GSWS Graduate Colloquium ft. Genevieve Tan (History) and Yingchen Kwok (History and Sociology of Science)

Monday, October 16, 2023 - 12:00pm to 1:30pm

FBH 345

This location is ADA accessible

Genevieve Tan (she/hers)

"Daughters of Japan: Women and the Household Registration System"

[Abstract Forthcoming]

 

Yingchen Kwok (she/hers)

"Can Protozoa Die? On Heredity and Reproductive Futurity in Late Nineteenth-Century German Biology"

 

In 1881, the German zoologist August Weismann proposed that protozoans were immortal, and natural death was a secondarily acquired adaptation that only emerged in multicellular life. I argue that these unorthodox beliefs were essential to his formulation of one of the first comprehensive biological accounts of heredity, long before the possibility of knowledge about any concrete mechanism for the transmission of hereditary traits.
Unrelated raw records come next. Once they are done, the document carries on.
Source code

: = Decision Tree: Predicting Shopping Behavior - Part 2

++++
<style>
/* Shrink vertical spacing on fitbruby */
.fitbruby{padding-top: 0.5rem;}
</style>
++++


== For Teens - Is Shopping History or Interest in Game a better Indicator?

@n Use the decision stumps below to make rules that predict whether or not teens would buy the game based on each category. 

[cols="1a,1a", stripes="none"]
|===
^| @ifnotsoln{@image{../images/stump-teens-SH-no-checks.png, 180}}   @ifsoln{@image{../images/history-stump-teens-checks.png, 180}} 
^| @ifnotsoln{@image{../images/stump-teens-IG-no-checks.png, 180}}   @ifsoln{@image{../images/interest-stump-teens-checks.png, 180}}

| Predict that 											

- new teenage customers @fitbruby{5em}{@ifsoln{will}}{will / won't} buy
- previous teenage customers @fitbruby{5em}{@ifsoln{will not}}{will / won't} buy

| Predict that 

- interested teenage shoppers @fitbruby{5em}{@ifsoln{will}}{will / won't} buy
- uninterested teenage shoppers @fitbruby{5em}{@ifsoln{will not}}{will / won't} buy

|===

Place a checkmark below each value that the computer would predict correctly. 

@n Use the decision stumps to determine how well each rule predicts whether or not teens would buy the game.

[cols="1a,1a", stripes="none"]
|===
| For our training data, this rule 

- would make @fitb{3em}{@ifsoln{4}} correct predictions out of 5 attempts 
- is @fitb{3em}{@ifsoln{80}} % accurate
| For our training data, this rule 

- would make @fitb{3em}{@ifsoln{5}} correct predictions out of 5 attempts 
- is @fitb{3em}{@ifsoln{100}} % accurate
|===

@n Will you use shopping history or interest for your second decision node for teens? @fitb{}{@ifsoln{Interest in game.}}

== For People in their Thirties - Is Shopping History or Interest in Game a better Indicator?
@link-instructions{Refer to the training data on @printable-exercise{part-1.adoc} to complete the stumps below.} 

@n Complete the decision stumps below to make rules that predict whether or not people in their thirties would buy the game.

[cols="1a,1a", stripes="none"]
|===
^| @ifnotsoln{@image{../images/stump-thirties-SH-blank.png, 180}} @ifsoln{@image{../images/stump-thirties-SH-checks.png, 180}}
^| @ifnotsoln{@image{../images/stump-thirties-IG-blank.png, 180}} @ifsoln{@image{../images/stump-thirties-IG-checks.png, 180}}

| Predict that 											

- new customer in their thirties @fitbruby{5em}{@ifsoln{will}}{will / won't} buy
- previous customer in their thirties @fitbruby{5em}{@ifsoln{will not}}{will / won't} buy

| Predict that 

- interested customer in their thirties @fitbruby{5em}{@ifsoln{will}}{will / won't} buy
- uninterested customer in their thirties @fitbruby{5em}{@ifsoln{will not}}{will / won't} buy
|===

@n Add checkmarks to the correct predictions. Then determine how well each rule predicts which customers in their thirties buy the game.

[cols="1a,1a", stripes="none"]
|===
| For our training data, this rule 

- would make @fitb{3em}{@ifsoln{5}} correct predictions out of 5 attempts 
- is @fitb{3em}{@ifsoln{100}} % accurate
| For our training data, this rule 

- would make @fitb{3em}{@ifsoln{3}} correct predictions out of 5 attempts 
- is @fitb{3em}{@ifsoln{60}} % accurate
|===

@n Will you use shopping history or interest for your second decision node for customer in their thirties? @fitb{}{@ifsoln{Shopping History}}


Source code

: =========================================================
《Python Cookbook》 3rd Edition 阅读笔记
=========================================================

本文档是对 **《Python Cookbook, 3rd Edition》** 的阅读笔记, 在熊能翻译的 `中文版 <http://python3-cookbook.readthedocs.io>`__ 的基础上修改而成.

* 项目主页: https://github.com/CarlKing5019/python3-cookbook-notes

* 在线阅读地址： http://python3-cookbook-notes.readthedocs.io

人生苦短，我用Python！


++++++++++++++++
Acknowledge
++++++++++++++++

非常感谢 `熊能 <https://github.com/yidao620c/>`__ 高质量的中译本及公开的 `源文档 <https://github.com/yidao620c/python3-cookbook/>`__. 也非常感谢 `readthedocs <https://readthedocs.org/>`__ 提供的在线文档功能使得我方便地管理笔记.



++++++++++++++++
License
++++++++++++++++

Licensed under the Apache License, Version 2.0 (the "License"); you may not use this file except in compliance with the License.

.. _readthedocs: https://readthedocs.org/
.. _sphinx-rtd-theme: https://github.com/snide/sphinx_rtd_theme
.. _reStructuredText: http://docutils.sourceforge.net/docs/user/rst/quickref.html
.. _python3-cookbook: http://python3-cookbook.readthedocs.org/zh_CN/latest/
Both Weismann’s faith in the existence of a stable hereditary substance that could pass unchanged across generations and his conception of natural death depended on the distinction he drew between germ and somatic cells, which I show was founded on a binary sexual division of labor that lay at the core of nineteenth-century German identity. Weismann was soon challenged by Alexander Götte, who advanced a similarly unintuitive claim that reproduction was the universal cause of natural death, a relationship that had been inherited from the lowest lifeforms and could only be discerned by investigating the phenomenon in its “simplest, most originary form” rather than using death in higher organisms as the baseline. Drawing on Michelle Murphy’s concept of the phantasmagram, I argue that scientific debates over the evolutionary meaning of reproduction and death served as focal points to clarify and negotiate broader sociopolitical anxieties in a manner that was seemingly safe, objective, and controllable. Despite their disagreements, both Weismann and Götte relied on the figure of the germ cell as a symbolic conduit of their respective visions of social order, reinforcing the idea that biological reproduction (conceived in a strictly cisheterosexual frame) was the purpose of life, and its primary function was the preservation of that order.